In the gambling game "craps," a pair of dice is rolled and the outcome of the experiment is the sum of the points on the up sides of the six-sided dice. The bettor wins on the first roll if the sum is 7 or 11. The bettor loses on the first roll if the sum is 2, 3 or 12. If the sum is 4, 5, 6, 8, 9, or 10, that number is called the bettor's "point." Once the point is established, the rule is as follows: If the bettor rolls a 7 before the point, the bettor loses; but if the point is rolled before a 7, the bettor wins.
Given that 8 is the outcome on the first roll, find the probability that the bettor now rolls the point 8 before rolling a 7 and thus wins. Note that at this stage in the game the only outcomes of interest are 7 and 8. Thus, find P(8|7 or 8)
Best Answer
I suppose we are rolling two dices with $6$ faces, and we know we have rolled a $7$ or an $8$ (summing the two scores of the dices), I'm not sure this is the case. Given that:
Every combo has the same probability to be rolled, ie $\frac{1}{36}$.
You can roll $7$ in 6 different ways, and $8$ in 5 different ways.
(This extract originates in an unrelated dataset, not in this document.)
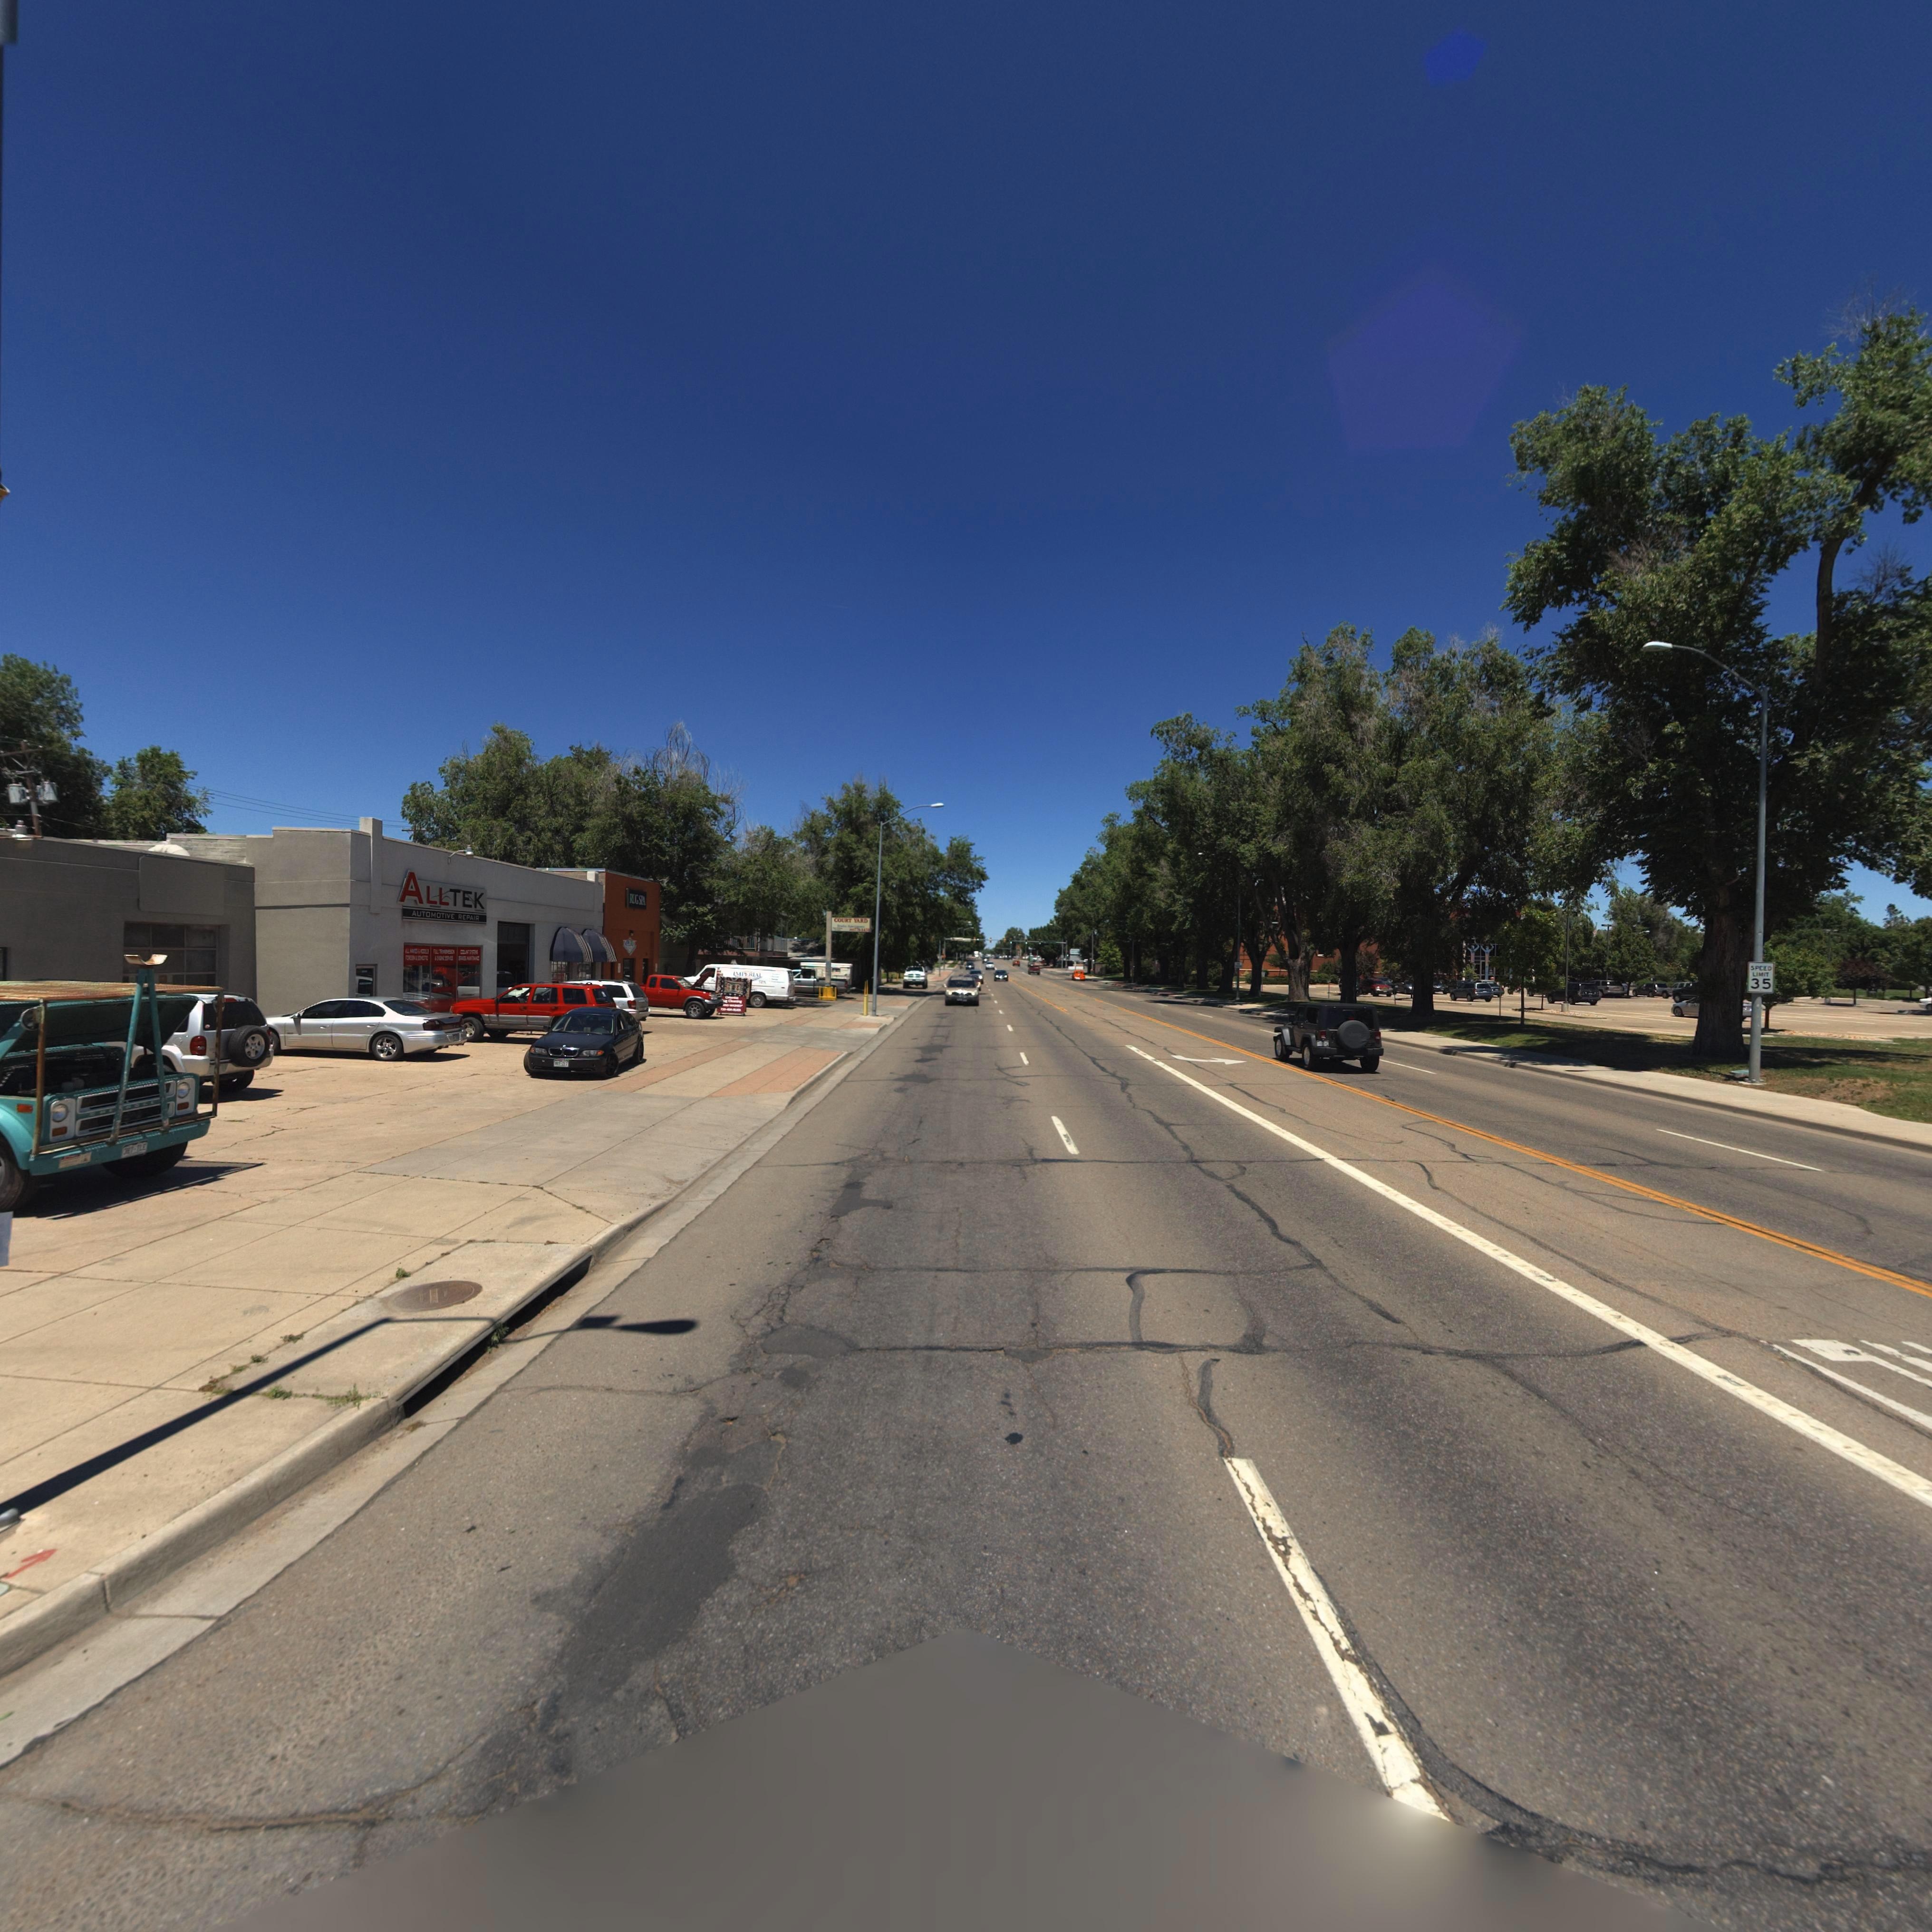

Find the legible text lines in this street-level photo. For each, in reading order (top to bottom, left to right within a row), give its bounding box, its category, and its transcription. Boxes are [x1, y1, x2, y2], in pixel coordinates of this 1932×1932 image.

They sum up to 11. Only $5$ of them are good so the probability is $\frac{5}{11}$.
If you don't understand that you can blindly apply the Bayes Formula:
$A$ is the event: you get a $8$
$B$ is the event: you get a $7$ or a $8$.
Of course $P(A)=\frac{5}{36}$, $P(B)=\frac{11}{36}$ and $P(B|A)=1$.
The Bayes Formula says:
$P(A|B)=\frac{P(B|A)P(A)}{P(B)}$
Thus $P(A|B)=\frac{5}{11}$.